Sulima Geerman, Martijn A Nolte
Sulima Geerman, Martijn A Nolte, Sanquin Research, Department of Hematopoiesis, Landsteiner Laboratory, Academic Medical Centre, University of Amsterdam, 1066CX Amsterdam, The Netherlands
Author contributions: Geerman S and Nolte MA wrote the paper.
Supported by a fellowship obtained by Nolte MA from the Landsteiner Foundation for Blood Transfusion Research (www.lsbr.nl), No. #1014.
Conflict-of-interest statement: Authors declare no conflict of interest for this article.
= = =
_What the task asks_. Could you rewrite the author details, everything from "Supported by a" down to "for this article.", putting "grant" in place of "fellowship"?

_Input data_.
= = =
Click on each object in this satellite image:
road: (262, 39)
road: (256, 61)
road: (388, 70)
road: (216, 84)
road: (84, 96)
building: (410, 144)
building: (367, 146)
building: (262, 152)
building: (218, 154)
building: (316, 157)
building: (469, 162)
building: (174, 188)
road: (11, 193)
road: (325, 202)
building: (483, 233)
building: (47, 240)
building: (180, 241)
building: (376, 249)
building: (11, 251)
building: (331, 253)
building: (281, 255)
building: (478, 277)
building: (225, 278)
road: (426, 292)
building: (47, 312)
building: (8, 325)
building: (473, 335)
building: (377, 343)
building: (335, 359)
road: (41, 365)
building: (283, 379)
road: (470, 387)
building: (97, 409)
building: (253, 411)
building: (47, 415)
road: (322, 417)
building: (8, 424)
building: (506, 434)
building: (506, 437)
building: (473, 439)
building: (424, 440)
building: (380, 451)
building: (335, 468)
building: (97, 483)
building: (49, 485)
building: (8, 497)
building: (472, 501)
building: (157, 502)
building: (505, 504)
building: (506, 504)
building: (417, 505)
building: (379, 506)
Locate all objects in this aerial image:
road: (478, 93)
= = =
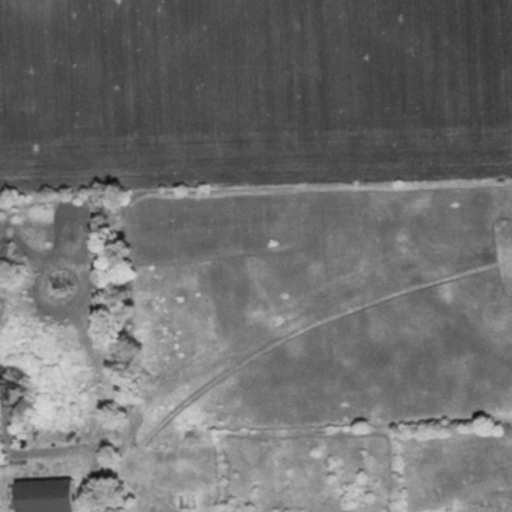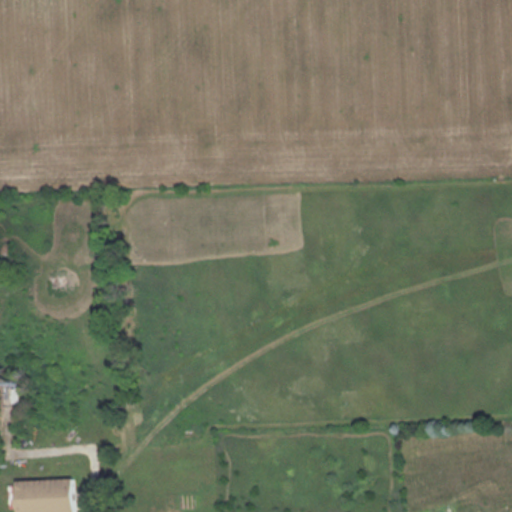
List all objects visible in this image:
= = =
_Output for this task_.
Supported by a grant obtained by Nolte MA from the Landsteiner Foundation for Blood Transfusion Research (www.lsbr.nl), No. #1014.
Conflict-of-interest statement: Authors declare no conflict of interest for this article.